* [WORK TASK] In your reply, restate all of the records below word for word.

□ □ □ □ □

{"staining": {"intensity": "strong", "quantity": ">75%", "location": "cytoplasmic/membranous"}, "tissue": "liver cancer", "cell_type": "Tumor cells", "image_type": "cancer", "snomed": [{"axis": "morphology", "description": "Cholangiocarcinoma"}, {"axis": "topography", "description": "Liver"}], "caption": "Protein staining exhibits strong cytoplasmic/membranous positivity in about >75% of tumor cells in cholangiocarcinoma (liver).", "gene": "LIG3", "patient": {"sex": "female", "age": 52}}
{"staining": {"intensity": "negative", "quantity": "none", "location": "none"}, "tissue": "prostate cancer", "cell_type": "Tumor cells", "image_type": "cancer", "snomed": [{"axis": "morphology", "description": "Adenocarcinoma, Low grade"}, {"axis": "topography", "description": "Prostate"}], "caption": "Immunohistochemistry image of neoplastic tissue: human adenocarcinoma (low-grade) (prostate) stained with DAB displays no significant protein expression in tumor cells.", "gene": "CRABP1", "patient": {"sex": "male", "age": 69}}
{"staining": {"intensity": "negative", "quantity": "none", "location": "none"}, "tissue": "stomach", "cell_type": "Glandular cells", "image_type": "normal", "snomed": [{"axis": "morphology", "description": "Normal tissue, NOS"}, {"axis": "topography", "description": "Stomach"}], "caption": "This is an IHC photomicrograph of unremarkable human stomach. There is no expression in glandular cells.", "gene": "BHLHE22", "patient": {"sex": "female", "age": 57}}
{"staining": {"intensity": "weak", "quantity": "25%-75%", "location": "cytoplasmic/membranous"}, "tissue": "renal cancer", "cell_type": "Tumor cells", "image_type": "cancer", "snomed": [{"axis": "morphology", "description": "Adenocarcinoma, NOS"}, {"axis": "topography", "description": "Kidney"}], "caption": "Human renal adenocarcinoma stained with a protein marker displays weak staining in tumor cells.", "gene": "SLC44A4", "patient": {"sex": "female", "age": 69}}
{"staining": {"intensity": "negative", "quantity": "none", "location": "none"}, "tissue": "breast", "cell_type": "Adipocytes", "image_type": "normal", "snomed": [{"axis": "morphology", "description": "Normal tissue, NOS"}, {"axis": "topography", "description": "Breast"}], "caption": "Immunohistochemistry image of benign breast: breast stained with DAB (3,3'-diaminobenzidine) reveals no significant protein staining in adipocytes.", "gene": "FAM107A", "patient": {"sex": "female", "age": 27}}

□ □ □ □ □

* [SOLVED PROBLEM]
{"staining": {"intensity": "strong", "quantity": ">75%", "location": "cytoplasmic/membranous"}, "tissue": "liver cancer", "cell_type": "Tumor cells", "image_type": "cancer", "snomed": [{"axis": "morphology", "description": "Cholangiocarcinoma"}, {"axis": "topography", "description": "Liver"}], "caption": "Protein staining exhibits strong cytoplasmic/membranous positivity in about >75% of tumor cells in cholangiocarcinoma (liver).", "gene": "LIG3", "patient": {"sex": "female", "age": 52}}
{"staining": {"intensity": "negative", "quantity": "none", "location": "none"}, "tissue": "prostate cancer", "cell_type": "Tumor cells", "image_type": "cancer", "snomed": [{"axis": "morphology", "description": "Adenocarcinoma, Low grade"}, {"axis": "topography", "description": "Prostate"}], "caption": "Immunohistochemistry image of neoplastic tissue: human adenocarcinoma (low-grade) (prostate) stained with DAB displays no significant protein expression in tumor cells.", "gene": "CRABP1", "patient": {"sex": "male", "age": 69}}
{"staining": {"intensity": "negative", "quantity": "none", "location": "none"}, "tissue": "stomach", "cell_type": "Glandular cells", "image_type": "normal", "snomed": [{"axis": "morphology", "description": "Normal tissue, NOS"}, {"axis": "topography", "description": "Stomach"}], "caption": "This is an IHC photomicrograph of unremarkable human stomach. There is no expression in glandular cells.", "gene": "BHLHE22", "patient": {"sex": "female", "age": 57}}
{"staining": {"intensity": "weak", "quantity": "25%-75%", "location": "cytoplasmic/membranous"}, "tissue": "renal cancer", "cell_type": "Tumor cells", "image_type": "cancer", "snomed": [{"axis": "morphology", "description": "Adenocarcinoma, NOS"}, {"axis": "topography", "description": "Kidney"}], "caption": "Human renal adenocarcinoma stained with a protein marker displays weak staining in tumor cells.", "gene": "SLC44A4", "patient": {"sex": "female", "age": 69}}
{"staining": {"intensity": "negative", "quantity": "none", "location": "none"}, "tissue": "breast", "cell_type": "Adipocytes", "image_type": "normal", "snomed": [{"axis": "morphology", "description": "Normal tissue, NOS"}, {"axis": "topography", "description": "Breast"}], "caption": "Immunohistochemistry image of benign breast: breast stained with DAB (3,3'-diaminobenzidine) reveals no significant protein staining in adipocytes.", "gene": "FAM107A", "patient": {"sex": "female", "age": 27}}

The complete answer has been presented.